▶ [Work item]: Look below for the line with "right shoulder: (591, 374)", then give it again exactly, along with every line that comes after it, the final line included.

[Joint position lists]
Content starts

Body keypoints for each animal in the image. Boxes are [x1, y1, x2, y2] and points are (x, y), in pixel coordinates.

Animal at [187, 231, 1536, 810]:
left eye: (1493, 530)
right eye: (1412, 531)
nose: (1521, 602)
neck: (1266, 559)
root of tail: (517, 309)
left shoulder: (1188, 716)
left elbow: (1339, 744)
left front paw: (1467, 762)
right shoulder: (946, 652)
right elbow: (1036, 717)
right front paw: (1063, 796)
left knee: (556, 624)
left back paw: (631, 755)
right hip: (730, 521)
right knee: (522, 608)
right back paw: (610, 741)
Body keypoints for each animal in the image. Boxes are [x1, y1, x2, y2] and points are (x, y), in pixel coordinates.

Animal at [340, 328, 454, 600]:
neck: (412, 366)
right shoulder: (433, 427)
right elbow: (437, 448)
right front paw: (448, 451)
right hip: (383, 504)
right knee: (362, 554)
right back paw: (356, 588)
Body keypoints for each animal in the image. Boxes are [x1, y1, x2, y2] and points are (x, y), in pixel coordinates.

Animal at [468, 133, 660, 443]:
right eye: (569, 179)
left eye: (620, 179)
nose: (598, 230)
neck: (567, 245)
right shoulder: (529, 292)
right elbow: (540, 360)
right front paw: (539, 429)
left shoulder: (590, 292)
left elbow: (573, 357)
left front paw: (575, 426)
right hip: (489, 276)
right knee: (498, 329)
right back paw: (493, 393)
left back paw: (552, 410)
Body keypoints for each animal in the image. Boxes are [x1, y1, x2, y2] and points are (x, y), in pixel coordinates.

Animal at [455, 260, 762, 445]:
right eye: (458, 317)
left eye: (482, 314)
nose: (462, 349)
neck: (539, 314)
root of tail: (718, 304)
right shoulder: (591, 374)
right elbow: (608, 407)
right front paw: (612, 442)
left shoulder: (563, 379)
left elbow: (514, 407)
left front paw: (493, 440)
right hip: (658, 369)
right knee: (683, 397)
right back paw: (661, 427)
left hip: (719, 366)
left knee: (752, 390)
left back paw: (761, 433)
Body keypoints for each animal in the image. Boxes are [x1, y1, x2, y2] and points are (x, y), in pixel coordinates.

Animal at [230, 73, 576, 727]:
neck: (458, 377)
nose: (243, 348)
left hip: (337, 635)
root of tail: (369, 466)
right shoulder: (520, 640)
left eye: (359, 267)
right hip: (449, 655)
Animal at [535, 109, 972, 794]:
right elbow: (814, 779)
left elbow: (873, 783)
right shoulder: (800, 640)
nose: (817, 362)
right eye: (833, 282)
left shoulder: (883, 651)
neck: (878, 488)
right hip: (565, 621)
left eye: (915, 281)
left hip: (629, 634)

Content ends

▶ [Response for this exercise]:
right shoulder: (591, 374)
right elbow: (608, 407)
right front paw: (612, 442)
left shoulder: (563, 379)
left elbow: (514, 407)
left front paw: (493, 440)
right hip: (658, 369)
right knee: (683, 397)
right back paw: (661, 427)
left hip: (719, 366)
left knee: (752, 390)
left back paw: (761, 433)
Body keypoints for each animal in the image. Boxes are [x1, y1, x2, y2] and points are (x, y), in pixel coordinates.

Animal at [230, 73, 576, 727]:
neck: (458, 377)
nose: (243, 348)
left hip: (337, 635)
root of tail: (369, 466)
right shoulder: (520, 640)
left eye: (359, 267)
right hip: (449, 655)
Animal at [535, 109, 972, 794]:
right elbow: (814, 779)
left elbow: (873, 783)
right shoulder: (800, 640)
nose: (817, 362)
right eye: (833, 282)
left shoulder: (883, 651)
neck: (878, 488)
right hip: (565, 621)
left eye: (915, 281)
left hip: (629, 634)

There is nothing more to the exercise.